Exercise - Please repeat the lines below, exactly and only, from the one that holds "in India. In some cases, it" through the one that holds "handle all interior".

Entries shown -
************
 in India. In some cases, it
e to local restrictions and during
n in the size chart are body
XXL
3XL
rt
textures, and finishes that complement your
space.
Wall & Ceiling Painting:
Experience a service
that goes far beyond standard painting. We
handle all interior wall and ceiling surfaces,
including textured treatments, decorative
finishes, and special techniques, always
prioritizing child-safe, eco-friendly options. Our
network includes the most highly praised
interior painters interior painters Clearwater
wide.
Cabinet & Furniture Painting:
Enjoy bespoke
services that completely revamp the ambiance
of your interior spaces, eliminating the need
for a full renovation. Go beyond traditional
************
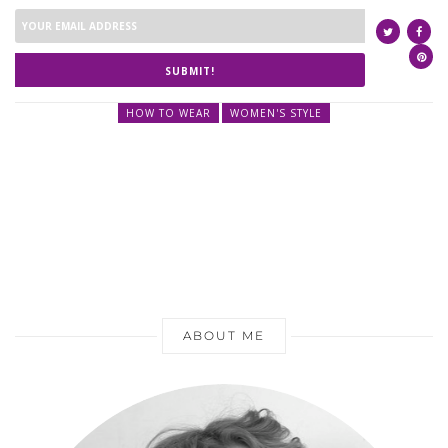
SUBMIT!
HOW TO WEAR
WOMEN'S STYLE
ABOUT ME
************
Response -
 in India. In some cases, it
e to local restrictions and during
n in the size chart are body
XXL
3XL
rt
textures, and finishes that complement your
space.
Wall & Ceiling Painting:
Experience a service
that goes far beyond standard painting. We
handle all interior wall and ceiling surfaces,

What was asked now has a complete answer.